A recent study by the EDHEC-Risk Institute showed long-only commodity investing was trumped by long/short commodity strategies in terms of raw and risk-adjusted performance over the past 20 years.
EDHEC-Risk said since the downfall of Lehman Brothers the link between the performance of long-only commodity portfolios and equities had strengthened considerably and this led it to question the suitability of long-only commodity investing as a means of hedging an investor’s portfolio.
Others disagree that the correlation is as clean cut as that.
Angelos Damaskos, CEO of Sector Investment Managers and fund adviser of the Junior Oils trust said it is important to think of commodity investing under two headings: investment into the physical assets themselves and investment into the equity of commodity-based companies.
"Mining equities do have a strong correlation to equity markets in general and commodity-linked equities are mainly down year-to-date."
"In the long term there is a correlation between commodity equities and commodity prices, but there are significant and long periods of either a lead or a lag."
An example he gave of this trend was back in 2008 when the gold and oil equity sectors peaked in March.

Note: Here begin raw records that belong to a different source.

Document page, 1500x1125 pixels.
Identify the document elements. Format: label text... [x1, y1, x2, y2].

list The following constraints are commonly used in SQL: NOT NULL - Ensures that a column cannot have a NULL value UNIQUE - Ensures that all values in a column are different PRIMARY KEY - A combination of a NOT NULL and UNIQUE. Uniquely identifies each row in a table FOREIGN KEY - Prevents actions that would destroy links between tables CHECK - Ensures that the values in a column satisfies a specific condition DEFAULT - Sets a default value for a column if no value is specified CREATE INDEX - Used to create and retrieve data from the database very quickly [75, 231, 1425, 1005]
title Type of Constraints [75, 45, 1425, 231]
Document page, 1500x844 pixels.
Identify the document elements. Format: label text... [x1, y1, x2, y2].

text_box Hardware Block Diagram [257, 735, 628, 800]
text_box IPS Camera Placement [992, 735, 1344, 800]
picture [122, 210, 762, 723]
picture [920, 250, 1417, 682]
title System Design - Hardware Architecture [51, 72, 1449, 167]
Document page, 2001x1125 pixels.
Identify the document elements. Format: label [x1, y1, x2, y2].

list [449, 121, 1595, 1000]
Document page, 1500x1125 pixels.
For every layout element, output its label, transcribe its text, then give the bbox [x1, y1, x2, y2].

The commodities themselves continued to rise until July and then both commodities and equities fell in the second half of the year.
Following that, oil equities started recovering in January 2009, before the wider equity market, and proceeded to outperformed the oil price over a two-year period, until January 2011.
Since the start of this year oil equities have lagged because the oil price has benefited from uncertainty in the Middle East.
The increased popularity of ETPs is another factor that has been cited as a driver behind the increased correlation in commodity prices and equity prices.
The advent of ETCs has made the commodity market much more accessible to retail investors, and this increased ‘financialisation’ of the sector means if investors are taking risk off the table, they do it in both sectors at once.
In the case of gold, of course, this works the opposite way, with investors ploughing into the precious metal as a perceived safe haven.
But Damaskos argued that institutional investors and respected investment professionals are still making the call to get into gold, so the surge in price cannot solely be pinned on retail investors naiveté.
In its latest commodities update Capital Economics has come down somewhere in the middle of the debate, but said commodities should definitely still be regarded as an asset class in their own right.
Julian Jessop, chief global economist, said: "As commodities have become a mainstream investment, their performance has naturally become more highly correlated with that of other asset classes with similar participants," but he added "commodities are materially different from many other investments."
He said one key benefit of commodities is that their prices are less sensitive to many of the risks faced by firms, financial institutions or governments.
The example used by Jessop to illustrate his point was the potential of a major oil shock in the future, where commodity indices such as the S&P GSCI would rise, while the damage done to the global economy would lead equity prices south.
"Numerous studies, have also shown commodities provide better protection against inflation than equities do, even commodity-related equities," said Jessop.
A new sovereign debt crisis or a collapse in the dollar are also factors that might drive a wedge between the performance of commodities and equities, he added.
Finally, he said all commodities should not be lumped together and sub-groups of the asset class had shown substantial divergence in performance.
"While the potential diversification and hedging benefits of commodities have been reduced by the surge of investment into the asset class, they have not disappeared completely."